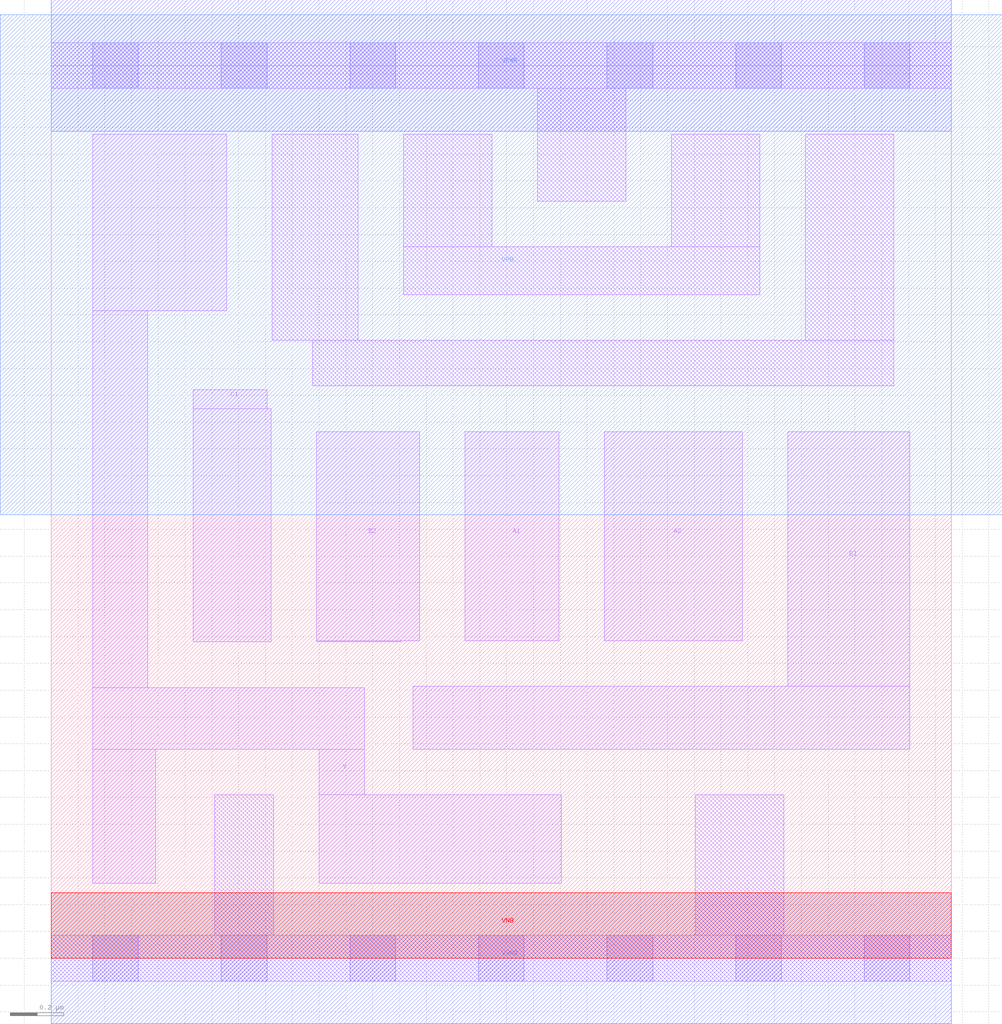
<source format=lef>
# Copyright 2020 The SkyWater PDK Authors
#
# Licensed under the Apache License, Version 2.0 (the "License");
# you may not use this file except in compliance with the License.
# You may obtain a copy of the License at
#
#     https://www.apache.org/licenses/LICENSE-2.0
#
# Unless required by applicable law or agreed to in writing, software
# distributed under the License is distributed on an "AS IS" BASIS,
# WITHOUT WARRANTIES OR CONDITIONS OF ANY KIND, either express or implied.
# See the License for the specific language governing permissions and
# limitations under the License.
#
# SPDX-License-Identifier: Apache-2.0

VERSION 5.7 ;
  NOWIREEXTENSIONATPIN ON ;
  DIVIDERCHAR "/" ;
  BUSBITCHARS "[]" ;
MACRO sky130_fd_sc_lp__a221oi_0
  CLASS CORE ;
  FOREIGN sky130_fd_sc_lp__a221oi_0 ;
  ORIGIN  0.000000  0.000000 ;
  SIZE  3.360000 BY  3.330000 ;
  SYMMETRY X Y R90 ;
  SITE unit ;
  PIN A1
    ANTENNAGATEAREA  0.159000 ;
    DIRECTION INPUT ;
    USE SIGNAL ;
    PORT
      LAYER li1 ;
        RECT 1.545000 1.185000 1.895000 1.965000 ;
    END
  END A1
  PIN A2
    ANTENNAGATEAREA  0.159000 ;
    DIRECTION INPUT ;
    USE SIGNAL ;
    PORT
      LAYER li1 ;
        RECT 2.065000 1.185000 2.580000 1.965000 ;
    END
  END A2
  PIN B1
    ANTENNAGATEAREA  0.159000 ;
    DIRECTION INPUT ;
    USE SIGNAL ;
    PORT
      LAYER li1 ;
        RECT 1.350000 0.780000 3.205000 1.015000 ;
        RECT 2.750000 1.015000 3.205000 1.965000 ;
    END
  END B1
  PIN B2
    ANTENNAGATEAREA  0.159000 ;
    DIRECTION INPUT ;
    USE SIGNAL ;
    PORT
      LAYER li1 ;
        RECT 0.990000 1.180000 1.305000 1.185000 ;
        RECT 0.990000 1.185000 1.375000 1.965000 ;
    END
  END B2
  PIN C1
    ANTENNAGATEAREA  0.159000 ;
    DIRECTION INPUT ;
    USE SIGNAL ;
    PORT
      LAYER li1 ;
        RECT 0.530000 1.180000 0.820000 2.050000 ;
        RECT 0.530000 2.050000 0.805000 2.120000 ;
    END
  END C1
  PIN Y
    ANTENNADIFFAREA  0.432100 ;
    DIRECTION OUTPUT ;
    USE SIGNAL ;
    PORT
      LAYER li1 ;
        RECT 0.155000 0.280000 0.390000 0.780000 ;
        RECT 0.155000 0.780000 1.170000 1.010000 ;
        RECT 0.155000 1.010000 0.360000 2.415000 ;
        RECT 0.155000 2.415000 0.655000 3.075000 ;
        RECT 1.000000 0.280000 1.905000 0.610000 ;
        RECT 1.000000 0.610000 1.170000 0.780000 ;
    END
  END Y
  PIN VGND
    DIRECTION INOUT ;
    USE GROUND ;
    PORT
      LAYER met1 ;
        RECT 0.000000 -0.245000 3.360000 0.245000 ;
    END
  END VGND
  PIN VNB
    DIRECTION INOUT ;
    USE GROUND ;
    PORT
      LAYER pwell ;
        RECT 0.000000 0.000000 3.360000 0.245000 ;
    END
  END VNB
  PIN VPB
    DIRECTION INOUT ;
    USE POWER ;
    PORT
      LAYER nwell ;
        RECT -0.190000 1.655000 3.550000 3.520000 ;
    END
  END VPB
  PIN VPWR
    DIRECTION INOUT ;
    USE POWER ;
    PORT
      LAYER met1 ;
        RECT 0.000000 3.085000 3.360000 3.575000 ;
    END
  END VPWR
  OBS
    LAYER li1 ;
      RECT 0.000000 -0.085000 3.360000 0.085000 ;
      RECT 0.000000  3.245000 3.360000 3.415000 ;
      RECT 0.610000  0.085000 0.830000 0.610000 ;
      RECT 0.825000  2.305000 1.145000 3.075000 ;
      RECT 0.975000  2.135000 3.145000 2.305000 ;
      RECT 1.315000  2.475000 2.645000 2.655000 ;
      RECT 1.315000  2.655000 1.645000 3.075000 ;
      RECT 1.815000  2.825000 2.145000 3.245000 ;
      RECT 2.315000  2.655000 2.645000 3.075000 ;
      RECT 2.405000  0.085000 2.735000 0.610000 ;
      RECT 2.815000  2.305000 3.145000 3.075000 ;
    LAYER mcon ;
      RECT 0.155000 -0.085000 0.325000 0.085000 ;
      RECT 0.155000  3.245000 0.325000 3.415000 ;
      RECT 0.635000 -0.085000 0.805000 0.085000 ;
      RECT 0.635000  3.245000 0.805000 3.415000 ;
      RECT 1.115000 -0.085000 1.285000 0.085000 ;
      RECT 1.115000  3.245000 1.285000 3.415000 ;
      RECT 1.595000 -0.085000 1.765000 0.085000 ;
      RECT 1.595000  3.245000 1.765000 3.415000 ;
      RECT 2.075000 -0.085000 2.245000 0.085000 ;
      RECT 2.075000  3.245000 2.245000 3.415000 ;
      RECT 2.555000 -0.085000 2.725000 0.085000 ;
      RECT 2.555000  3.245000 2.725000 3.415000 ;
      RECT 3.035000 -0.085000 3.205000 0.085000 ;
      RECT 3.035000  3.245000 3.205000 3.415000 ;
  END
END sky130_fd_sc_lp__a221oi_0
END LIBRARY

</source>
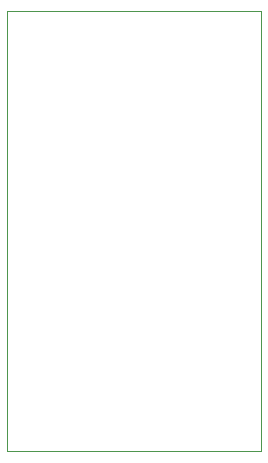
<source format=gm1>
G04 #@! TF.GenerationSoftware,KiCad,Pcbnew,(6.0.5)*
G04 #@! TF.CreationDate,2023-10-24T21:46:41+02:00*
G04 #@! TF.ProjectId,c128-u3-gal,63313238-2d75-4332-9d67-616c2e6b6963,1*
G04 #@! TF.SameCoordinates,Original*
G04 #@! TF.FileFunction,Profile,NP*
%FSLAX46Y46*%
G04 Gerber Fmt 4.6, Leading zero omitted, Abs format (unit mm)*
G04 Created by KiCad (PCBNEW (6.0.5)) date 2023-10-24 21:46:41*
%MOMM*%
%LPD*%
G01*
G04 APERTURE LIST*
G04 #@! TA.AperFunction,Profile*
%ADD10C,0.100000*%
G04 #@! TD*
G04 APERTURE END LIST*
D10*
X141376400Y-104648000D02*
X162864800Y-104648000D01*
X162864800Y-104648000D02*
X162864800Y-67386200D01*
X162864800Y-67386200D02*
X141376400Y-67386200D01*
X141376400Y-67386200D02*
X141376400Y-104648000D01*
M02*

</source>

□ □ □ □ □ □ □

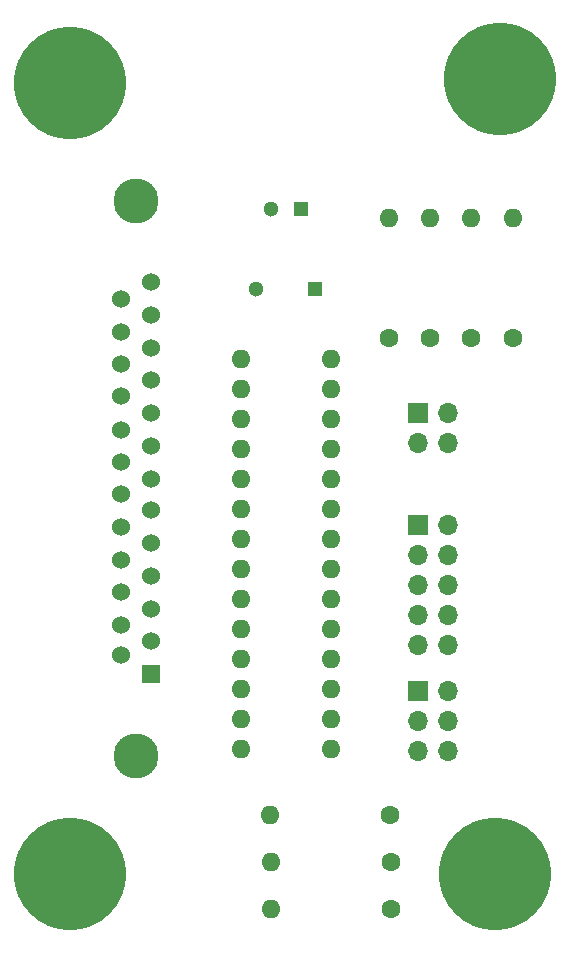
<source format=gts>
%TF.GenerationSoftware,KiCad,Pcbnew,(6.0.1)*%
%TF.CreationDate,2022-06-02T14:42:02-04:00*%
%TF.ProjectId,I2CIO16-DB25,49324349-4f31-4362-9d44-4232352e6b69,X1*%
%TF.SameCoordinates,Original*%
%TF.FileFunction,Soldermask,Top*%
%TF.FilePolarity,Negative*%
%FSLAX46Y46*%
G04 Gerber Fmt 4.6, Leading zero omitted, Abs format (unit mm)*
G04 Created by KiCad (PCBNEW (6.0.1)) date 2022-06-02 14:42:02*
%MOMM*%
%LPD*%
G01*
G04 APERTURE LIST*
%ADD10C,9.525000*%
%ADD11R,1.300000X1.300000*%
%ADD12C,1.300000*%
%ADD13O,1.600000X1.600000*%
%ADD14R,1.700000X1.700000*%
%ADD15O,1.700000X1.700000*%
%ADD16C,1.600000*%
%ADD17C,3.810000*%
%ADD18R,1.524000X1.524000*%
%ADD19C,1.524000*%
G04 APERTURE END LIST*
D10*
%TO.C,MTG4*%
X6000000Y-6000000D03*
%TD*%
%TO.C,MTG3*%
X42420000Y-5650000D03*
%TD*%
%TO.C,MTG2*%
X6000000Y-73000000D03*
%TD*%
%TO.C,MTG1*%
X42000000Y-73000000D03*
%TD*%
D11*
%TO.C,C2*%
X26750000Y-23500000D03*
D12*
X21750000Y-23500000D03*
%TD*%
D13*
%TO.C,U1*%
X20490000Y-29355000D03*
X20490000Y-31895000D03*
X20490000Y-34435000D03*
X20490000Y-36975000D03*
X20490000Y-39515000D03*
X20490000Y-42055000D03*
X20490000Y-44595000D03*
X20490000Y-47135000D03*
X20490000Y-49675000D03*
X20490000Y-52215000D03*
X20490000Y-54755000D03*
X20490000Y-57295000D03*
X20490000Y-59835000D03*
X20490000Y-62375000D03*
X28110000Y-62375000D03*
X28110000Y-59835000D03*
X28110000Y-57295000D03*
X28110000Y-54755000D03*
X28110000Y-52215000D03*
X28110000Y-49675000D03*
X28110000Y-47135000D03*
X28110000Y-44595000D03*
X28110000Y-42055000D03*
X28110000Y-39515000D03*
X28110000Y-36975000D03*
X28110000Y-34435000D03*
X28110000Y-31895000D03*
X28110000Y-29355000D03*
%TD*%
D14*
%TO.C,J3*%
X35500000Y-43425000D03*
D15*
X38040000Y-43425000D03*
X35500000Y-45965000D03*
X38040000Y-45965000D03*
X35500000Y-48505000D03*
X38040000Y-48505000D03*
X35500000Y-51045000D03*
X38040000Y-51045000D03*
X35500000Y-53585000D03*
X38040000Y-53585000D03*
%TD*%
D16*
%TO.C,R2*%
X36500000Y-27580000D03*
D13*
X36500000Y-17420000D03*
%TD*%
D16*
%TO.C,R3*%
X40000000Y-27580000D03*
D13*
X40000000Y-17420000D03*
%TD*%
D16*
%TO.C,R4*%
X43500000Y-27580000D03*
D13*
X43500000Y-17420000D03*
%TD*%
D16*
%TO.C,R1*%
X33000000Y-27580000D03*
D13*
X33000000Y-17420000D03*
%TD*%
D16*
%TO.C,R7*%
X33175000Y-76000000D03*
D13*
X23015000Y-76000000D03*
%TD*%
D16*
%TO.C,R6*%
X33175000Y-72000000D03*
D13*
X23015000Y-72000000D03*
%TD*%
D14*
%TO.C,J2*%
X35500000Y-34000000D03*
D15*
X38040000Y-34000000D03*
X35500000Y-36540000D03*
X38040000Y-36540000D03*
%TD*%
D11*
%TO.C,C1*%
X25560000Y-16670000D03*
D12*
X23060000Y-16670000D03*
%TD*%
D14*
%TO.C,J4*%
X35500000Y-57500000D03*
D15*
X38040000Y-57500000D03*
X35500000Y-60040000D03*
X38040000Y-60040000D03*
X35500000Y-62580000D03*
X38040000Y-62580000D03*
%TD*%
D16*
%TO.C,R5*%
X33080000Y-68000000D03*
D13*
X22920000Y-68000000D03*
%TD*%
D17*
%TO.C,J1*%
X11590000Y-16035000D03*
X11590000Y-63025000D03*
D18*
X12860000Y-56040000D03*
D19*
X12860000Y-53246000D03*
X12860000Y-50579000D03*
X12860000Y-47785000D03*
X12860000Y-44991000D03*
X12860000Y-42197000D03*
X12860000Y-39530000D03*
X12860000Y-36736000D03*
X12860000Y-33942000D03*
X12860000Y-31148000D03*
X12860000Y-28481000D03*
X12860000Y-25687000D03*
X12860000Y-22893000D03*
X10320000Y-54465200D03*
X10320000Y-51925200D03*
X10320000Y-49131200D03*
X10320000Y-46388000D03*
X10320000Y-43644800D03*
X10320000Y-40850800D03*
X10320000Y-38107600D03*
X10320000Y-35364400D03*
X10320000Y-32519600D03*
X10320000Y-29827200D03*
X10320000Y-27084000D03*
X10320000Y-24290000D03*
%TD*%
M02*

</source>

□ □ □ □ □ □ □

Within the listing above, the range opens at the line with "<source format=lef>" and closes at the line with "# distributed under". Reproduce exactly the lines of that range, including both ends.

<source format=lef>
# Copyright 2020 The SkyWater PDK Authors
#
# Licensed under the Apache License, Version 2.0 (the "License");
# you may not use this file except in compliance with the License.
# You may obtain a copy of the License at
#
#     https://www.apache.org/licenses/LICENSE-2.0
#
# Unless required by applicable law or agreed to in writing, software
# distributed under the License is distributed on an "AS IS" BASIS,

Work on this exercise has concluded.